In the 1990’s steadily increasing oil prices and improved legal framework conditions, stimulated crop research and development. In Germany for example, the number of digesters using crops was 100 in 1990. At the end of 2010 approximately 6,000 biogas plants were in operation in Germany (figure 1). The majority use a mixture of manure and crops; 90-95 % of all plants (between 5,400 and 5,700 plants) use crops. Several biogas plants employ mono-digestion.

The steady increase in crop digesters in Germany can be directly attributed to the favourable supportive national legal framework coupled with the tariffs paid for renewable energy. Staggered feed-in tariffs (which depend on the electrical power capacity of the biogas plants) are guaranteed for the whole depreciation period of the investment. Feed-in tariffs also exist in other countries, for instance in Switzerland, the Netherlands and France. Other European countries apply tax exemptions (e.g. Sweden) or a choice of certificates and feed-in tariffs (e.g. UK) for renewable energy. France, Switzerland or Sweden do not offer subsidies specifically for crop digestion.

1.3 Crops used in anaerobic digestion

Numerous plant species and plant residues have been tested for their methane potential. In principal, many varieties of grass, clover, cereals and maize, including whole plants, as well as rape and sunflower proved feasible for methane production. Hemp, flax, nettle, potatoes, beets, kale, turnip, rhubarb and artichoke have all been tested successfully. Some crops used for digestion are shown in Photos 1 to 4.

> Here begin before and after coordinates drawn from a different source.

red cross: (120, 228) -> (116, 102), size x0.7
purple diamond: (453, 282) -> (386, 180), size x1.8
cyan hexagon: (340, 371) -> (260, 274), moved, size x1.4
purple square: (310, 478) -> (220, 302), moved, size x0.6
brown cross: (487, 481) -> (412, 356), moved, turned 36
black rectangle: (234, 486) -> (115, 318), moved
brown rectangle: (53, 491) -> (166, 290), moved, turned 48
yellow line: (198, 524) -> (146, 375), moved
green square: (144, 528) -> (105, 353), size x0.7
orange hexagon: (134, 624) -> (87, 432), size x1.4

The literature typically refers to methane production in terms of m3 .t-1 Volatile Solids (VS). Volatile Solids refer to that portion of solids that are organic or dry and ash free; solids that can either combust or biodegrade. For example, 1 t of Volatile Solid has an energy value of about 19 GJ while 1 mn 3 of methane (CH4) has an energy value of ca. 38 MJ. Thus for conservation of energy the maximum production of methane is 500 m3 .t-1 VS (500 mn 3 CH4 * 38 MJ/mn 3 = 19,000 MJ = 19 GJ = 1 t VS). This value may increase for example due to the presence of alcohols and acids in silage liquors. Depending on specific process conditions, a fairly wide range of methane yields, between 120-658 m3 .t-1 VSadded, is reported in the literature from anaerobic digestion of different crops (Table 1). Recent German practical experience showed mean methane yields of 348 m3 .t-1 VS for ensiled maize and 380 m3 .t-1 VS for whole plant ensiled barley (KTBL, 2009). A comprehensive data bank on crop yields, appropriate climate and growth conditions was elaborated in the recent EU funded “CROPGEN” project (Cropgen, 2011).

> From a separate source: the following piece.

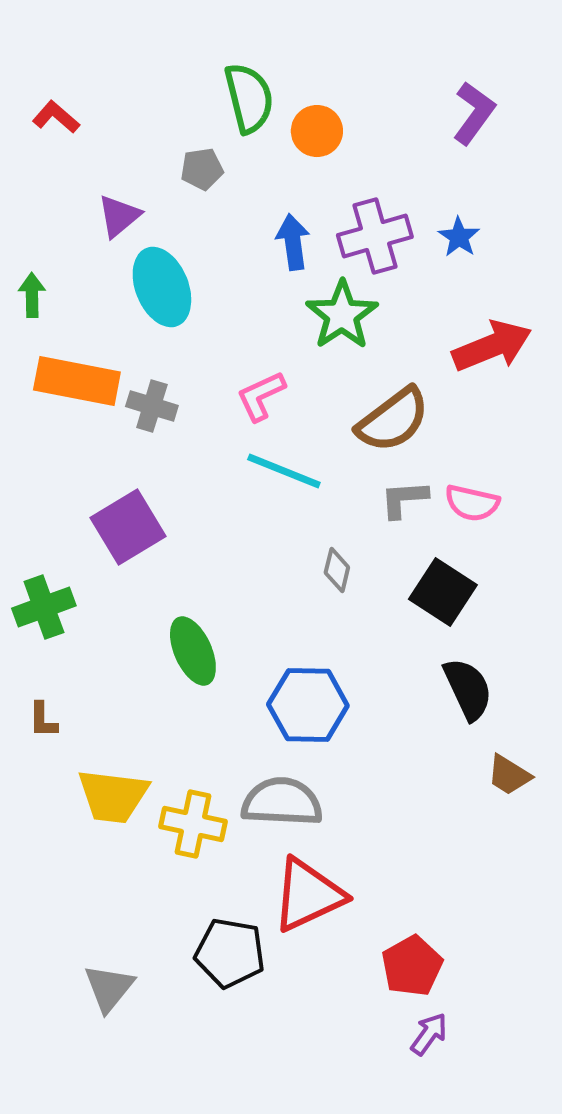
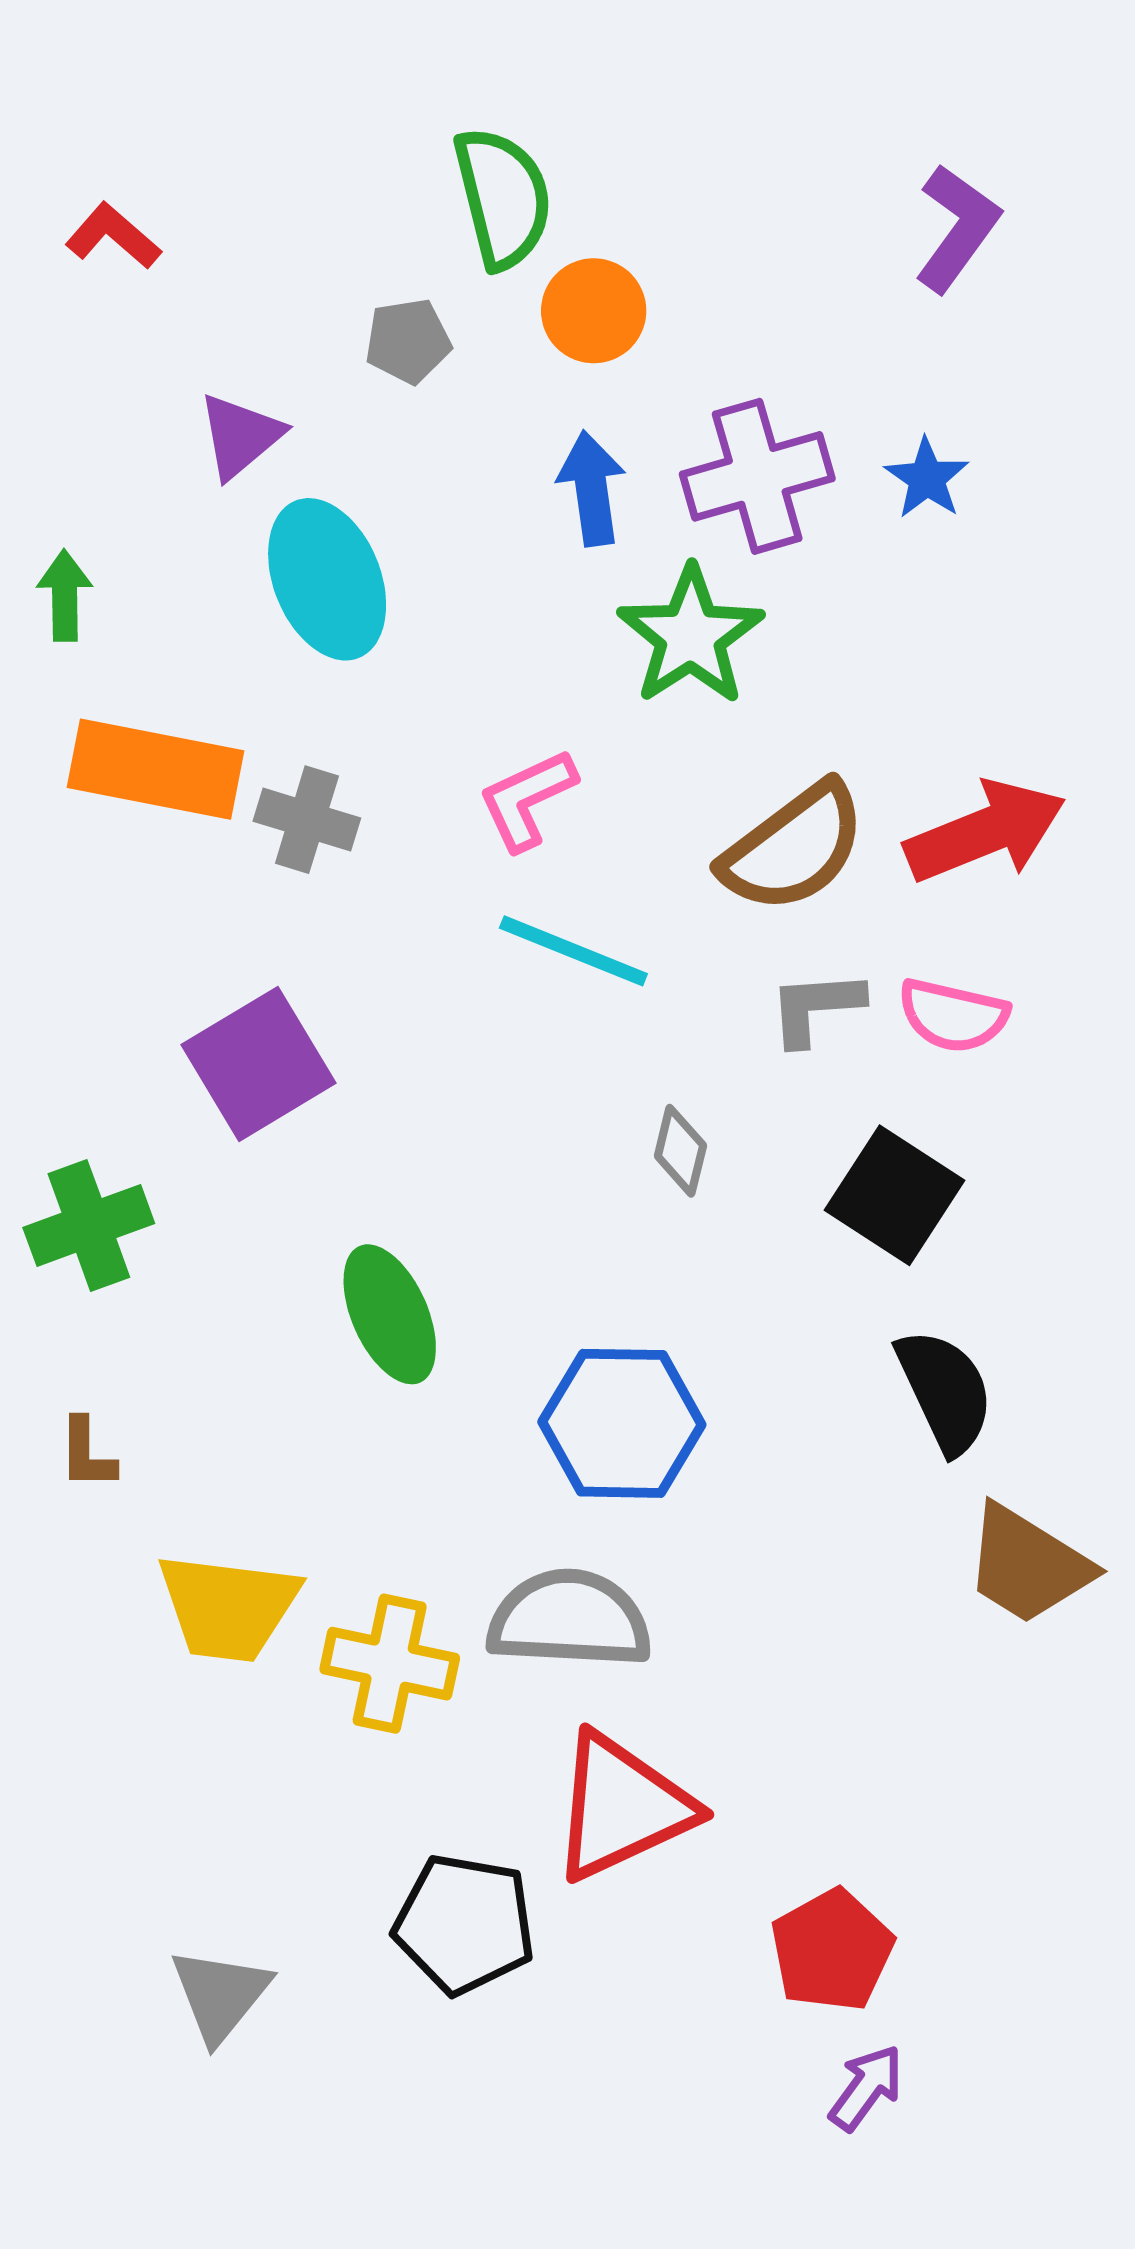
orange circle: (317, 131) -> (594, 311), moved
red arrow: (492, 346) -> (985, 832), moved
brown trapezoid: (509, 775) -> (1028, 1565), size x1.5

Crops may be used for digestion directly after harvest. For year round availability of substrates, crops are frequently stored in silage clamps. Grass, for example, may be ensiled in a clamp or pit or it may be baled. In Irish conditions pit silage has a dry solids (DS) content of approximately 22% while bale silage has a dry solids content of about 30%. In drier climates such as Austria, grass is wilted (partially dried after cutting) prior to collection from the field and the resulting silage can have a dry solids content of up to 40%. The time of harvest varies for differing crops. Grass may be cut between two and five times in a season; the first harvest is as early as May (in the northern hemisphere). Sugar beet is harvested later than most crops, typically between November and January. Staggered harvest improves the possibility for co-digestion of fresh crops and reduces the amount of storage capacity required. The time of harvest can influence bio-degradability, and hence the methane yield. Late harvest (with longer growing period) usually leads to higher lignin content in grasses (Figure 2), causing slower bio-degradation and lower methane yield. Work in Ireland indicated a yield of 440 m3 CH4. t-1 VSadded for grass silage from an early harvest of perennial rye grass (Thamsiriroj & Murphy, 2011) though average values from the scientific literature are lower, reflecting the fact that later cuts have a higher fibre content.